The problem still exists. You want someone in charge of the SEC and Treasury who knows what he is doing, but you don't want him to have ties to other people who still work in the industry. How do you do that?
Good question. But you also have a situation where you have people making major money working for a private company, going into government service for a couple of years for comparative peanuts, and then go back to working for said private company. The entire time you have close friends and colleagues working for said private company.
You're a pilot. Suppose you were making a couple of million (or tens of millions) being a pilot. Some buddies pull some strings and offer you a cushy political job at the FAA. Unofficially you get a guarantee from a buddy you'll get a job as a pilot afterwards. If not your old job, something well paying. A lot, if not all, of your buddies work as pilots. Maybe you have family members working as pilots. During that time at the FAA, you have a scandal were pilots were doing something very illegal but not necessarily easy to prosecute. I mean, it can be done, but without you sharing pilot specific information to the FAA, they may have no idea how to prosecute these thousands of rogue pilots.

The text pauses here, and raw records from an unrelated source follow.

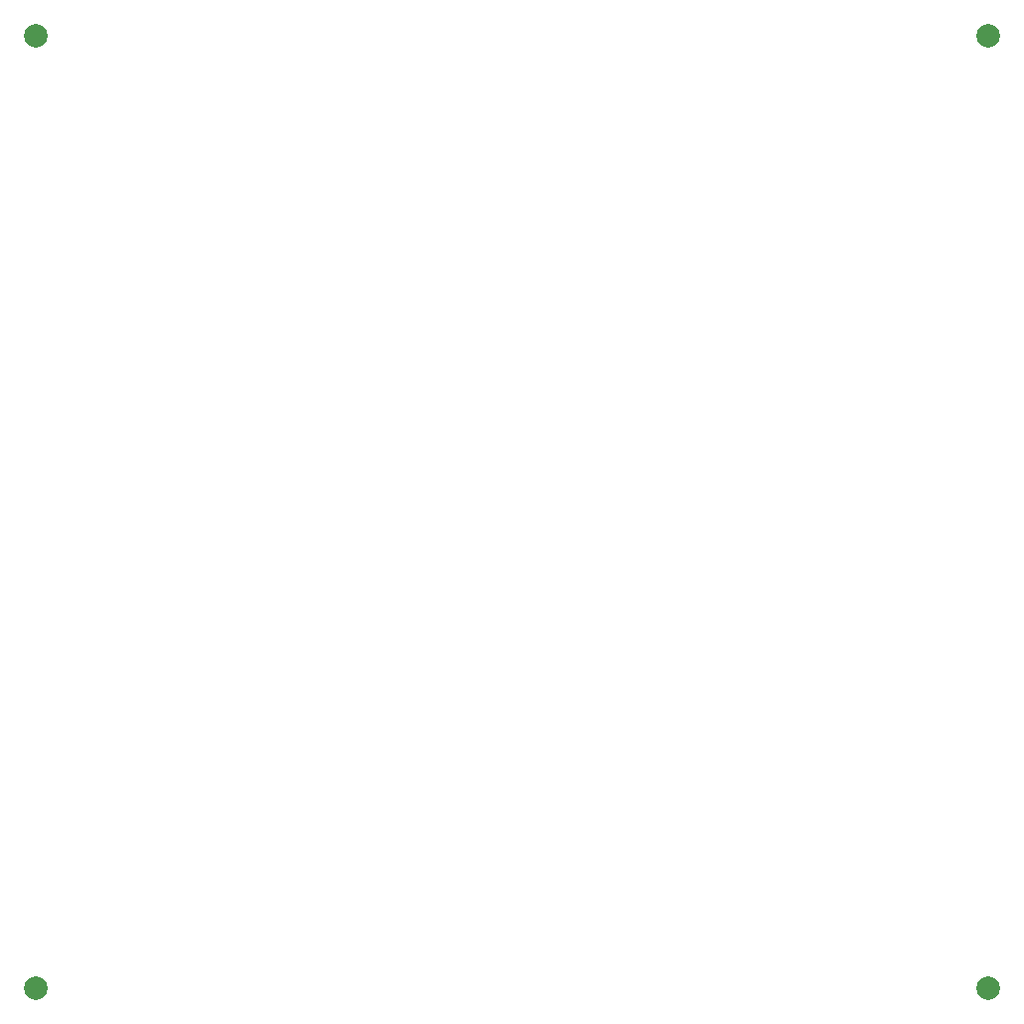
<source format=gbr>
%TF.GenerationSoftware,Altium Limited,Altium Designer,20.1.12 (249)*%
G04 Layer_Color=0*
%FSLAX26Y26*%
%MOIN*%
%TF.SameCoordinates,9A69000A-E238-45F2-933B-10B012A913B3*%
%TF.FilePolarity,Positive*%
%TF.FileFunction,Plated,1,2,PTH,Drill*%
%TF.Part,Single*%
G01*
G75*
%TA.AperFunction,OtherDrill,Pad Free-3 (176.969mil,3366.218mil)*%
%ADD14C,0.078740*%
%TA.AperFunction,OtherDrill,Pad Free-3 (176.969mil,177.242mil)*%
%ADD15C,0.078740*%
%TA.AperFunction,OtherDrill,Pad Free-3 (3365.945mil,3366.218mil)*%
%ADD16C,0.078740*%
%TA.AperFunction,OtherDrill,Pad Free-3 (3365.945mil,177.242mil)*%
%ADD17C,0.078740*%
D14*
X176969Y3366218D02*
D03*
D15*
Y177242D02*
D03*
D16*
X3365945Y3366218D02*
D03*
D17*
Y177242D02*
D03*
%TF.MD5,d9ba36411ca82dc75eb2e56ac1d306e4*%
M02*

</source>
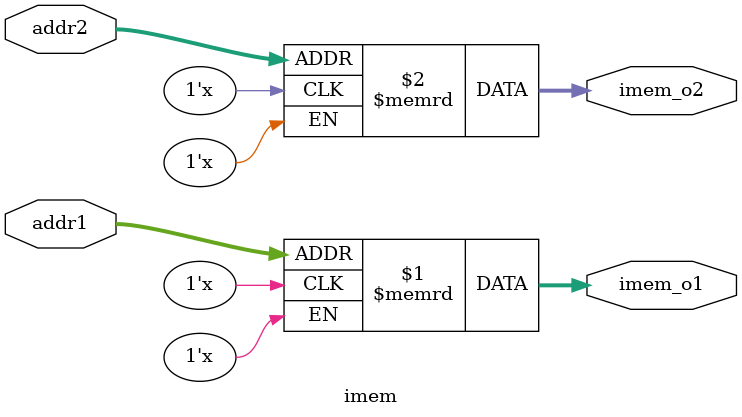
<source format=v>
`timescale 1ns/1ps
module dmem(
    input [11:0] addr,
    input we,
    input [31:0] din,
    input clk,

    output reg [31:0] dout
);
    reg[31:0] dmem_reg[0:4095];

    always @(posedge clk) begin
        if(we) begin
            dmem_reg[addr] <= din;
        end
        dout <= dmem_reg[addr];
    end
endmodule


module imem (
    input  [11:0] addr1,
    output [31:0] imem_o1,
    input  [11:0] addr2,
    output [31:0] imem_o2
);
    reg [31:0] imem_reg[0:4096];

    assign imem_o1 = imem_reg[addr1];
    assign imem_o2 = imem_reg[addr2];

endmodule

</source>
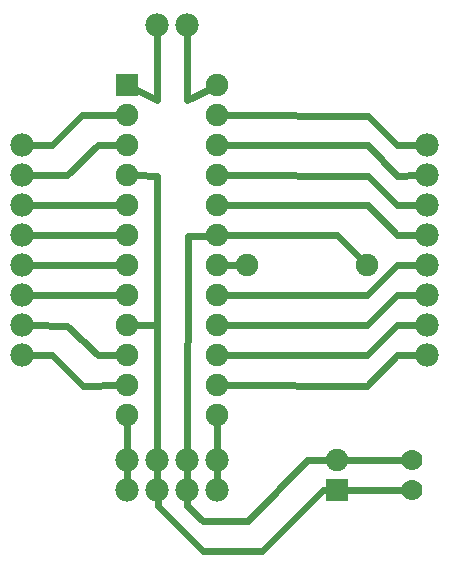
<source format=gbl>
G04 MADE WITH FRITZING*
G04 WWW.FRITZING.ORG*
G04 SINGLE SIDED*
G04 HOLES NOT PLATED*
G04 CONTOUR ON CENTER OF CONTOUR VECTOR*
%ASAXBY*%
%FSLAX23Y23*%
%MOIN*%
%OFA0B0*%
%SFA1.0B1.0*%
%ADD10C,0.075000*%
%ADD11C,0.078000*%
%ADD12C,0.070000*%
%ADD13R,0.075000X0.075000*%
%ADD14C,0.024000*%
%LNCOPPER0*%
G90*
G70*
G54D10*
X498Y1643D03*
X798Y1643D03*
X498Y1543D03*
X798Y1543D03*
X498Y1443D03*
X798Y1443D03*
X498Y1343D03*
X798Y1343D03*
X498Y1243D03*
X798Y1243D03*
X498Y1143D03*
X798Y1143D03*
X498Y1043D03*
X798Y1043D03*
X498Y943D03*
X798Y943D03*
X498Y843D03*
X798Y843D03*
X498Y743D03*
X798Y743D03*
X498Y643D03*
X798Y643D03*
X498Y543D03*
X798Y543D03*
X898Y1043D03*
X1298Y1043D03*
G54D11*
X598Y1843D03*
X698Y1843D03*
X498Y393D03*
X598Y393D03*
X698Y393D03*
X798Y393D03*
X498Y293D03*
X598Y293D03*
X698Y293D03*
X798Y293D03*
X1498Y1443D03*
X1498Y1343D03*
X1498Y1243D03*
X1498Y1143D03*
X1498Y1043D03*
X1498Y943D03*
X1498Y843D03*
X1498Y743D03*
X148Y1443D03*
X148Y1343D03*
X148Y1243D03*
X148Y1143D03*
X148Y1043D03*
X148Y943D03*
X148Y843D03*
X148Y743D03*
G54D10*
X1198Y293D03*
X1198Y393D03*
G54D12*
X1448Y293D03*
X1448Y393D03*
G54D13*
X498Y1643D03*
X1198Y293D03*
G54D14*
X527Y843D02*
X597Y844D01*
D02*
X596Y1342D02*
X597Y844D01*
D02*
X527Y1343D02*
X596Y1342D01*
D02*
X1198Y1143D02*
X827Y1143D01*
D02*
X1278Y1063D02*
X1198Y1143D01*
D02*
X870Y1043D02*
X827Y1043D01*
D02*
X596Y1594D02*
X524Y1630D01*
D02*
X598Y1813D02*
X596Y1594D01*
D02*
X697Y1594D02*
X773Y1630D01*
D02*
X698Y1813D02*
X697Y1594D01*
D02*
X248Y743D02*
X178Y743D01*
D02*
X349Y642D02*
X248Y743D01*
D02*
X470Y643D02*
X349Y642D01*
D02*
X399Y743D02*
X298Y842D01*
D02*
X298Y842D02*
X178Y843D01*
D02*
X470Y743D02*
X399Y743D01*
D02*
X347Y1543D02*
X246Y1443D01*
D02*
X246Y1443D02*
X178Y1443D01*
D02*
X470Y1543D02*
X347Y1543D01*
D02*
X399Y1443D02*
X298Y1343D01*
D02*
X298Y1343D02*
X178Y1343D01*
D02*
X470Y1443D02*
X399Y1443D01*
D02*
X470Y1243D02*
X178Y1243D01*
D02*
X470Y1143D02*
X178Y1143D01*
D02*
X470Y1043D02*
X178Y1043D01*
D02*
X470Y943D02*
X178Y943D01*
D02*
X1298Y642D02*
X827Y643D01*
D02*
X1398Y743D02*
X1298Y642D01*
D02*
X1468Y743D02*
X1398Y743D01*
D02*
X1298Y743D02*
X827Y743D01*
D02*
X1398Y843D02*
X1298Y743D01*
D02*
X1468Y843D02*
X1398Y843D01*
D02*
X1298Y843D02*
X827Y843D01*
D02*
X1398Y943D02*
X1298Y843D01*
D02*
X1468Y943D02*
X1398Y943D01*
D02*
X1298Y943D02*
X827Y943D01*
D02*
X1398Y1043D02*
X1298Y943D01*
D02*
X1468Y1043D02*
X1398Y1043D01*
D02*
X1299Y1542D02*
X827Y1543D01*
D02*
X1398Y1443D02*
X1299Y1542D01*
D02*
X1468Y1443D02*
X1398Y1443D01*
D02*
X1299Y1443D02*
X827Y1443D01*
D02*
X1398Y1342D02*
X1299Y1443D01*
D02*
X1468Y1343D02*
X1398Y1342D01*
D02*
X1299Y1342D02*
X827Y1343D01*
D02*
X1398Y1243D02*
X1299Y1342D01*
D02*
X1468Y1243D02*
X1398Y1243D01*
D02*
X1299Y1243D02*
X827Y1243D01*
D02*
X1398Y1143D02*
X1299Y1243D01*
D02*
X1468Y1143D02*
X1398Y1143D01*
D02*
X498Y423D02*
X498Y514D01*
D02*
X798Y423D02*
X798Y514D01*
D02*
X597Y844D02*
X598Y423D01*
D02*
X700Y1142D02*
X698Y423D01*
D02*
X770Y1142D02*
X700Y1142D01*
D02*
X1098Y394D02*
X1170Y393D01*
D02*
X899Y192D02*
X1098Y394D01*
D02*
X697Y241D02*
X749Y192D01*
D02*
X749Y192D02*
X899Y192D01*
D02*
X698Y263D02*
X697Y241D01*
D02*
X498Y323D02*
X498Y363D01*
D02*
X598Y323D02*
X598Y363D01*
D02*
X698Y323D02*
X698Y363D01*
D02*
X798Y323D02*
X798Y363D01*
D02*
X1150Y293D02*
X948Y91D01*
D02*
X948Y91D02*
X749Y91D01*
D02*
X599Y241D02*
X599Y263D01*
D02*
X749Y91D02*
X599Y241D01*
D02*
X1170Y293D02*
X1150Y293D01*
D02*
X1422Y393D02*
X1227Y393D01*
D02*
X1422Y293D02*
X1227Y293D01*
G04 End of Copper0*
M02*
</source>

What do you do? Rock the boat, alienate every single friend you have, put your future paycheck in jeopardy and ensure virtually no airline would ever hire you again, but you'd have the possibility (not guarantee) that you'll put guilty people behind bars. Maybe with light sentences, probably walk free. Or do you hear no evil, see no evil, speak no evil, collect the govt check and then go back to being a pilot making millions. You have a family, kids and a mortgage. Your buddies have families, kids, mortgages. You know them. You've been to their house.
What do you do? Protect your buddies, your future job? Or throw all of that way to MAYBE get some of your buddies put behind bars?
Not saying this as a dodge. It's still a perfectly valid situation. But you need to find experts that aren't significantly incentivized to ignore illegal behavior.
Current roster of Goldman Sachs folks directly moving over are Secretary of the Treasury Steve Mnuchin, National Economic Council Director Gary Cohn and Securities and Exchange Commission Chair is Jay Clayton (one of Goldman Sachs' lawyers). Slightly less than a dozen other Goldman Sachs folks becoming advisors. I would agree that it would be excessive to beat up on one company, except I think it's slightly weird for folks from ONE company holding so many top level positions. Ignoring even previous administrations (of both parties), that statistical distribution is very very off.
I'm far from being anti-capitalism. Far from it, I'm worried about capitalism being corrupted by individuals abusing their government positions for personal gain.